La strage degli Lgbt costretti all’invisibilità: «Noi non esistiamo»

Artin stende il braccio destro e mostra la cicatrice rossastra. Dove c’è una chiazza informe non ancora del tutto rimarginata, fino a quattro mesi fa spiccava un tatuaggio. «Un sole stilizzato. Poi mi hanno preso i taleban e l’hanno levato con un coltello, insieme alla pelle. Per loro, i tatuaggi sono un peccato contro il corpo», racconta il 21enne dagli occhi grandi e frangiati. Indossa l’abito tradizionale pashtun – tunica e pantaloni larghi –, come “consiglia” il codice d’abbigliamento maschile dell’Emirato. Le sue mani, però, giocano con la sciarpa in modo vistosamente femminile. Sono dettagli come questo a tradire Artin e gli altri ex travestiti di Kabul. Anche durante la Repubblica islamica, l’omosessualità era vietata e punita con il carcere. Di fatto, però, le autorità lasciavano correre. Con il ritorno dei taleban, la repressione è asfissiante. «Se ti va bene, ti pestano per darti una lezione – dice Wagih mentre indica la mano ingessata –. Se ti va male, finisci come Sujat…». Il 17enne è stato trovato una mattina di fine luglio impiccato alla recinzione dello zoo di Kabul.

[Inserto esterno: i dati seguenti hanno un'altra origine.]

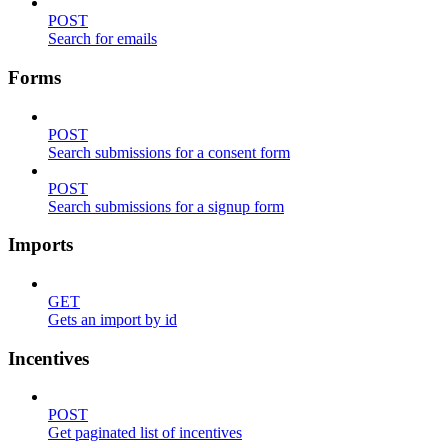
POST
Search for emails
Forms
POST
Search submissions for a consent form
POST
Search submissions for a signup form
Imports
GET
Gets an import by id
Incentives
POST
Get paginated list of incentives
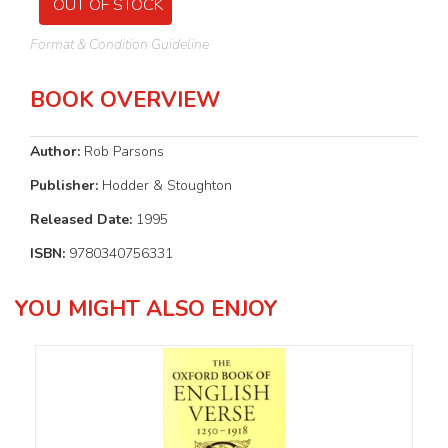
OUT OF STOCK
Format & Condition Guideline
BOOK OVERVIEW
Author:
Rob Parsons
Publisher:
Hodder & Stoughton
Released Date:
1995
ISBN:
9780340756331
YOU MIGHT ALSO ENJOY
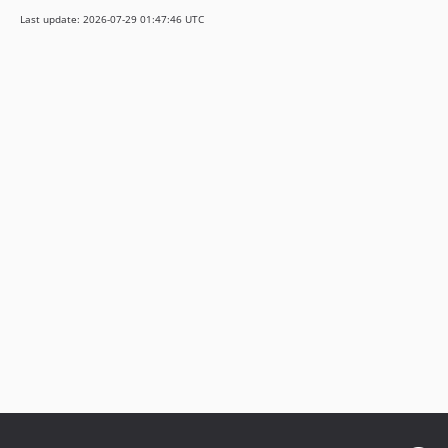
0.12.7
Last update: 2026-07-29 01:47:46 UTC
0.12.6
0.12.5
0.12.4
0.12.3
0.12.2
0.12.1
0.12.0
0.11.x-dev
0.11.3
0.11.2
0.11.1
0.11.0
0.10.6
0.10.5
0.10.4
0.10.3
0.10.1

Ufficialmente si è suicidato. «In realtà, la polizia l’aveva arrestato il giorno prima: è stato picchiato, stuprato e ucciso – aggiunge Naima –. Per questo, chi non riesce a fuggire, vive nascosto». La gran parte dei circa 10mila esponenti della comunità Lgbt presenti nella capitale prima del 15 agosto 2021, è stata evacuata o è partita in segreto per Iran, Pakistan o Turchia. Ne sono rimasti 1.500. Dieci di loro accettano di parlare con Avvenire in un luogo sicuro alla periferia di Kabul, a condizione di non essere identificati. Come pseudonimi scelgono quelli di cantanti famosi nell’ultimo ventennio, anch’essi partiti o in clandestinità dopo il bando taleban sulla musica. Sanno di rischiare molto. Non esiste una cifra delle persone gay assassinate nell’ultimo anno. Solo i dieci presenti descrivono quattro omicidi di amici o conoscenti, oltre a quello di Sujat: una coppia, ammazzata mentre cercava di entrare in Iran, e due giovani, convocati al comando di polizia e mai tornati.

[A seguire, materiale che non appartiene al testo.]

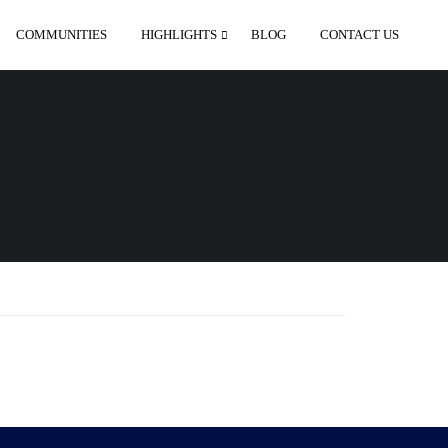
COMMUNITIES
HIGHLIGHTS
BLOG
CONTACT US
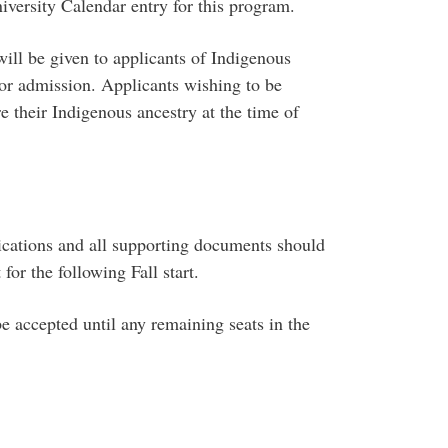
niversity Calendar entry for this program.
 will be given to applicants of Indigenous
or admission. Applicants wishing to be
e their Indigenous ancestry at the time of
ications and all supporting documents should
or the following Fall start.
be accepted until any remaining seats in the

Se non sempre si arriva alla violenza estrema, gli arresti, le botte, le mutilazioni, sono all’ordine del giorno. L’unica speranza di andare avanti, dunque, per le persone Lgbt è rendersi invisibili. A volte, però, non è possibile. «Hanno trovato dei miei video su YouTube e questo è il risultato», spiega Anush, 24 anni, scoprendo il volto, completamente tumefatto. «Non è la parte peggiore – prosegue –. Mi hanno rapato i capelli a zero e mi hanno messo sotto sorveglianza. Il mullah (leader religioso) controlla che vada in moschea cinque volte al giorno per la preghiera. Se non lo faccio, bruceranno la casa dei miei genitori». Kamshka, 22 anni, era una modella trans, come rivela il fisico alto e longilineo. «Anche se non indosso più abiti femminili, non è difficile riconoscermi. Fino a quando potrò restare nascosta da mia zia? Non riesco più a dormire». «La mia vita ormai è una lunga agonia – conclude Bigam –: mi addormento e mi sveglio nel terrore. Vorrei morire. Non c’è posto per noi nell’Emirato».